- [DIRECTIONS FOR THIS TASK] All of the records need to be retyped exactly, with no line dropped.

Stored records:
☆ ☆ ☆
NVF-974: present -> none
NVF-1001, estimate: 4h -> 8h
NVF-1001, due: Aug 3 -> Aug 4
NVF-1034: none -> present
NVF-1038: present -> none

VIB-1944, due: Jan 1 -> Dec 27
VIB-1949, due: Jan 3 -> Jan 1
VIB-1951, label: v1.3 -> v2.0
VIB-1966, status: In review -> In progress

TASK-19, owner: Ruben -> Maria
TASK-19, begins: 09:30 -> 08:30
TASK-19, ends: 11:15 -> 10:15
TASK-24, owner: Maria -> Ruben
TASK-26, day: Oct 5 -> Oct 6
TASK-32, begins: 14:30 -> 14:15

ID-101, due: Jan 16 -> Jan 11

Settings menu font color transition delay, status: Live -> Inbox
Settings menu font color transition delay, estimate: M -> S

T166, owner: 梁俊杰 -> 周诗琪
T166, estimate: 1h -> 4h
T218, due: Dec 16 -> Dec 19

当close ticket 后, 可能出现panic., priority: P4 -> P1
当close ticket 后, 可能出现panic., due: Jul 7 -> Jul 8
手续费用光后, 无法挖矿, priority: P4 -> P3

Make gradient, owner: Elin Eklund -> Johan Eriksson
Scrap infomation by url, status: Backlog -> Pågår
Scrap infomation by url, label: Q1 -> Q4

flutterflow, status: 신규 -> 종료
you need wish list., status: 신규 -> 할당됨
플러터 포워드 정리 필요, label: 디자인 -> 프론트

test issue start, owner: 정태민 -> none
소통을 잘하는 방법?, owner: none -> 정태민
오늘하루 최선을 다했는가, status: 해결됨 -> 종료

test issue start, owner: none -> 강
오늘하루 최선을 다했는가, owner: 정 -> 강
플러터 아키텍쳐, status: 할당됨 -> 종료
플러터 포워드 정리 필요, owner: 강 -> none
☆ ☆ ☆
- [OUTPUT FOR THIS TASK]
NVF-974: present -> none
NVF-1001, estimate: 4h -> 8h
NVF-1001, due: Aug 3 -> Aug 4
NVF-1034: none -> present
NVF-1038: present -> none

VIB-1944, due: Jan 1 -> Dec 27
VIB-1949, due: Jan 3 -> Jan 1
VIB-1951, label: v1.3 -> v2.0
VIB-1966, status: In review -> In progress

TASK-19, owner: Ruben -> Maria
TASK-19, begins: 09:30 -> 08:30
TASK-19, ends: 11:15 -> 10:15
TASK-24, owner: Maria -> Ruben
TASK-26, day: Oct 5 -> Oct 6
TASK-32, begins: 14:30 -> 14:15

ID-101, due: Jan 16 -> Jan 11

Settings menu font color transition delay, status: Live -> Inbox
Settings menu font color transition delay, estimate: M -> S

T166, owner: 梁俊杰 -> 周诗琪
T166, estimate: 1h -> 4h
T218, due: Dec 16 -> Dec 19

当close ticket 后, 可能出现panic., priority: P4 -> P1
当close ticket 后, 可能出现panic., due: Jul 7 -> Jul 8
手续费用光后, 无法挖矿, priority: P4 -> P3

Make gradient, owner: Elin Eklund -> Johan Eriksson
Scrap infomation by url, status: Backlog -> Pågår
Scrap infomation by url, label: Q1 -> Q4

flutterflow, status: 신규 -> 종료
you need wish list., status: 신규 -> 할당됨
플러터 포워드 정리 필요, label: 디자인 -> 프론트

test issue start, owner: 정태민 -> none
소통을 잘하는 방법?, owner: none -> 정태민
오늘하루 최선을 다했는가, status: 해결됨 -> 종료

test issue start, owner: none -> 강
오늘하루 최선을 다했는가, owner: 정 -> 강
플러터 아키텍쳐, status: 할당됨 -> 종료
플러터 포워드 정리 필요, owner: 강 -> none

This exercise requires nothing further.